Most biomedical problems today are best addressed using a multi-disciplinary approach that extends beyond traditional physiology and clinical sciences. Multi-disciplinary research based on principles and techniques drawn from mathematics, physics, computer sciences, and engineering is providing deeper understanding and original results that improve human health and quality of life. Recognizing the importance of research in public health, future opportunities in biomedical area are imminent in the Bioengineering Consortium (BECON) at the NIH. The proposed research is well aligned to BECON’s mission. Follow-up funding on the simulations of blood flow during CPR has been discussed with Richard E. Swaja, who is a program manager of BECON at the NIH. The follow-up proposal will be submitted to either the National Institute of General Medical Sciences (NIGMS) or the National Institute of Nursing Research (NINR). We have been in contact with James Cassatt, who is the director of the division of Cell Biology and Biophysics at NIGMS and Hilary Sigmon, who is a program manager of the Cardiopulmonary Health and Critical Care Division at NINR. The follow-upNIH proposal will extend this proof of principle to a more refined circulation model, based on PDEs & ODEs and capable of accounting for additional specific features of the patient.

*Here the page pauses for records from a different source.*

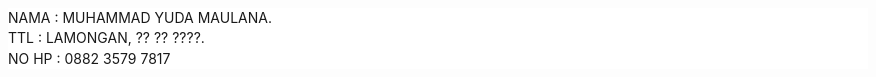<html>
  <head>
    <title>data diri</title>
  </head>
  <body bgcolor="gold" text="silver">
    NAMA : MUHAMMAD YUDA MAULANA.<BR>
    TTL : LAMONGAN, ?? ?? ????.<BR>
    NO HP : 0882 3579 7817
  </body>
</html>

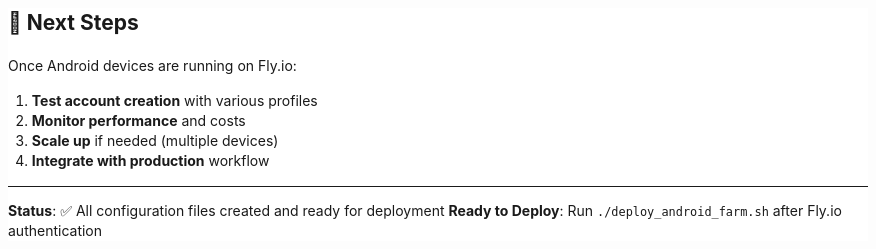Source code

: ## 🚀 Next Steps

Once Android devices are running on Fly.io:
1. **Test account creation** with various profiles
2. **Monitor performance** and costs
3. **Scale up** if needed (multiple devices)
4. **Integrate with production** workflow

---

**Status**: ✅ All configuration files created and ready for deployment
**Ready to Deploy**: Run `./deploy_android_farm.sh` after Fly.io authentication
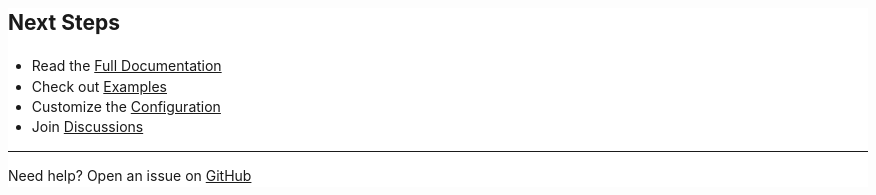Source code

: ## Next Steps

- Read the [Full Documentation](README.md)
- Check out [Examples](examples/)
- Customize the [Configuration](config/captcha.php)
- Join [Discussions](https://github.com/Dev-3bdulrahman/Laravel-Captcha/discussions)

---

Need help? Open an issue on [GitHub](https://github.com/Dev-3bdulrahman/Laravel-Captcha/issues)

We realize of course, that while actually performing clinical CPR today there is no direct way to measure blood flow in a routine manner. In fact, carrying out such direct measurements is a major technical objective of the Post-Resuscitation and Initial Utility in Life Saving Efforts initiative and of non-governmental institutions (e.g., Institute for Critical Care Medicine in Palm Springs, California) that will be developed independently and in parallel with our study. However, indirect measures of blood flow, such as carbon dioxide excretion (“end tidal ”), oxygen blood content by clip-on ear sensors, or pressure measurements carried out in the hospital, under monitored circumstances, can be used as approximate measures of the blood flow. Despite the present lack of routine clinical measures of blood flow in cardiac arrest and CPR (except a few ongoing research protocols), we think that it is reasonable to explore, develop, and validate control strategies against existing data. Data from direct measurements on CPR patients themselves would be used as soon as they become available and the two technologies would be merged on a routine basis.